Rotura grado II y III:

  • Aquí se produce el signo de la pedrada, la persona que sufre esta lesión la identifica como si alguien le hubiese golpeado con una piedra. Se siente después de un movimiento brusco de gran intensidad con sensación de desgarramiento.
  • Seguro que hay impotencia funcional, no podemos realizar ninguna actividad con el músculo en cuestión
  • Es un dolor vivo, agudo, lacerante y violento. Una vez instaurado no disminuye ni con el reposo.
  • Existe una tumoración y el signo del hachazo un claro decalaje en el vientre muscular, esto puede no ser evidente si el musculo que sufre la lesión es profundo.
  • Siempre aparecen un hematoma y equimosis posteriores a esta lesión, desde nuestra experiencia es bueno que así sea ya que si el sangrado sale al exterior podemos realizar su proceso de reabsorción y limpieza con técnicas no invasivas, mientras que si queda entre estructuras dentro de un vientre muscular, la tendencia puede ser a encapsularlo y puede quedar un hematoma interno que dificulte la recuperación de la lesión.

Tratamiento:

En primer lugar, se procederá a la realización de una ecografía en consulta. En ocasiones es necesario esperar entre 24-48 horas, desde que se produjo la lesión, para que se pueda visualizar la lesión. Una vez diagnosticada la lesión basándonos en los síntomas y en las imágenes de las pruebas diagnósticas se iniciará el tratamiento que constará generalmente de 3 semanas o más en función del grado de rotura.
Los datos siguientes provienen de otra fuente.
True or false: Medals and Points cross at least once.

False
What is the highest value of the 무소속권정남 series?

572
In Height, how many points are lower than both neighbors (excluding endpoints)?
  • 1º semana: Vendaje funcional para que la musculatura pueda movilizarse pero no llegar a su máxima elongación. En esta primera semana el cuerpo depositará un exceso de fibras de colágeno en la zona a reparar para la regeneración de la misma. Está indicado el uso de la Electrólisis Percutánea Musculoesquelética en esta primera fase aguda para intentar cambiar el P.H ácido de la zona. la corriente galvánica aplicada a través de una aguja y siempre visualizada con el ecógrafo es de gran ayuda para alcalinizar el medio interno y así ayudar en el proceso de regeneración.
  • 2º semana: Sigue estando indicada la Electrolisis ecoguiada y se puede empezar a realizar estiramientos activos por parte del paciente pare realinear las fibras musculares.
  • 3º semana: Electrolisis Percutánea Musculoesquelética para intentar que la cicatriz no fibrose y se haga los más flexible posible, masajes en la zona con el mismo fin, ultrasonidos (U.S) y comienzo de los estiramientos pasivos. El resto de semanas y siempre en función de la evolución del paciente se puede empezar poco a poco con la actividad deportiva con un grado de intensidad mínimo.

Importante durante todo el proceso hacer un seguimiento ecográfico ya que si se produce hematoma en tejidos muy internos hay posibilidad de que se encapsule y osifique. Esto suele ocurrir entre 8 y 9 días desde el inicio de la lesión. Por lo tanto es necesario aspirar el edema antes de la osificación ya que una vez osificado el único tratamiento posible es el quirúrgico.